Items from a dataset:
Start of Block

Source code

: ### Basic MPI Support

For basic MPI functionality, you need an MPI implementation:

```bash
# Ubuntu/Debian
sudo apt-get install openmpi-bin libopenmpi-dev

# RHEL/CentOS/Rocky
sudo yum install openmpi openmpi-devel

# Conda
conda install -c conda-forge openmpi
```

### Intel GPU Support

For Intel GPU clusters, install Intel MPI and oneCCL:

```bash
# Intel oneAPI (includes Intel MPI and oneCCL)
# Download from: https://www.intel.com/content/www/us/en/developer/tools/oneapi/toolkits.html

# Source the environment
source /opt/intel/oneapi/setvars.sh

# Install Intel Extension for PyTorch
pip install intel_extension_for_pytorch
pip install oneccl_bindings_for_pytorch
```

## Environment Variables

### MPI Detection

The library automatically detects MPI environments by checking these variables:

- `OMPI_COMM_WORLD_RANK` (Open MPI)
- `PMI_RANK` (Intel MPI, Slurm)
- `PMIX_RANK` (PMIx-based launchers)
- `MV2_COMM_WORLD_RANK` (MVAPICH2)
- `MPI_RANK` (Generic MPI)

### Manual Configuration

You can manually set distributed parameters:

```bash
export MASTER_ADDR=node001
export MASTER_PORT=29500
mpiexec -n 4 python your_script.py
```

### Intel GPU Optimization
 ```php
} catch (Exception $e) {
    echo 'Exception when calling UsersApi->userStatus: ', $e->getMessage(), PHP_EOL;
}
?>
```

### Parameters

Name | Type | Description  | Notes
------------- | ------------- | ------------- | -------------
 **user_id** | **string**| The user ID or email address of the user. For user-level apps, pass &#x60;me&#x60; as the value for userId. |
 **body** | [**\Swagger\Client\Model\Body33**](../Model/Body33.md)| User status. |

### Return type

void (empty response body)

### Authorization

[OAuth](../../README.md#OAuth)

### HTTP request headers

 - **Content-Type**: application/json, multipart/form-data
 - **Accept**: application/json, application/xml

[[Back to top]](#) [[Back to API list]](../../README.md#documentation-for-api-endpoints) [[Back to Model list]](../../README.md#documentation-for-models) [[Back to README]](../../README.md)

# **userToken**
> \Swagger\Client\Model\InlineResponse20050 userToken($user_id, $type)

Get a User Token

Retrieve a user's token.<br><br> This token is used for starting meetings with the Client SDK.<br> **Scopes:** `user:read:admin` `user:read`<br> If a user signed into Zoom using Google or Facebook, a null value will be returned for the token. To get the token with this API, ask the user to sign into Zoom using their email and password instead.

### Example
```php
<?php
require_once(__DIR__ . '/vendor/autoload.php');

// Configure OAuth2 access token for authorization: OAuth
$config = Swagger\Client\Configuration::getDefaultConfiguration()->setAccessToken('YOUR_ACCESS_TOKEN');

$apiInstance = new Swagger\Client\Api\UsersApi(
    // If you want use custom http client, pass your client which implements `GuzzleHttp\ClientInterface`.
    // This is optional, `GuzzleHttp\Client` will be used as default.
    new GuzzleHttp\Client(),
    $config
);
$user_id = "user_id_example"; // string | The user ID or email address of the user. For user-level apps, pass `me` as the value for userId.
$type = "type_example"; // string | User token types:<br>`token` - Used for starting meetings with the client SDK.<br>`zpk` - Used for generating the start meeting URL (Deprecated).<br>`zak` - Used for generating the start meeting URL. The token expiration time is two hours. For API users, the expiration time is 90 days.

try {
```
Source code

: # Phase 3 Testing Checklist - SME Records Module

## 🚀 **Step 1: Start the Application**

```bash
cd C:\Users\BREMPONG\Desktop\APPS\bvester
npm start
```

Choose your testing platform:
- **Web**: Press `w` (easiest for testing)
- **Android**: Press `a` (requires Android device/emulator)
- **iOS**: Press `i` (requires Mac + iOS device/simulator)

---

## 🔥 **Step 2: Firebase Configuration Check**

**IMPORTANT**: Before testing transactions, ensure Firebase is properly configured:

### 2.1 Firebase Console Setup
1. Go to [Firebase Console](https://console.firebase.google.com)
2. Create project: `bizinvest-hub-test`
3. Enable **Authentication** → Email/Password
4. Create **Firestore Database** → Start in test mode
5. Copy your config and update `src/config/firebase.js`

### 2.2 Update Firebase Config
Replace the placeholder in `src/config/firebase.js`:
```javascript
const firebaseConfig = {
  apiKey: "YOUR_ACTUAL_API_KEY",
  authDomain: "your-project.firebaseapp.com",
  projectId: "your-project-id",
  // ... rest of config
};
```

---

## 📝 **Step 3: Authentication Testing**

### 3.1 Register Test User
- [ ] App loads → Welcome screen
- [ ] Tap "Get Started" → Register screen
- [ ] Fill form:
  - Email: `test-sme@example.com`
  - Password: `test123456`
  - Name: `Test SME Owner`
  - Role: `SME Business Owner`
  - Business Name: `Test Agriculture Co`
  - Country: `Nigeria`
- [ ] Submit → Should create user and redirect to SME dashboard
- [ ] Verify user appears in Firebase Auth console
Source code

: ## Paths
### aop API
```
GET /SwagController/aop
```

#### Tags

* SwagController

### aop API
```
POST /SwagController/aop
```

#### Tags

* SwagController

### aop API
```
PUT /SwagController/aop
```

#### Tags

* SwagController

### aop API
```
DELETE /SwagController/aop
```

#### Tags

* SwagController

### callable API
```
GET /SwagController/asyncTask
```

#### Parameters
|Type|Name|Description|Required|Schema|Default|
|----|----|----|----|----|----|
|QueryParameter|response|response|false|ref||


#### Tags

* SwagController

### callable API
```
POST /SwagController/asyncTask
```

End of Block

Task description: Scanning the data above, copy out every line where "device" is found.

Answer section:
- **Android**: Press `a` (requires Android device/emulator)
- **iOS**: Press `i` (requires Mac + iOS device/simulator)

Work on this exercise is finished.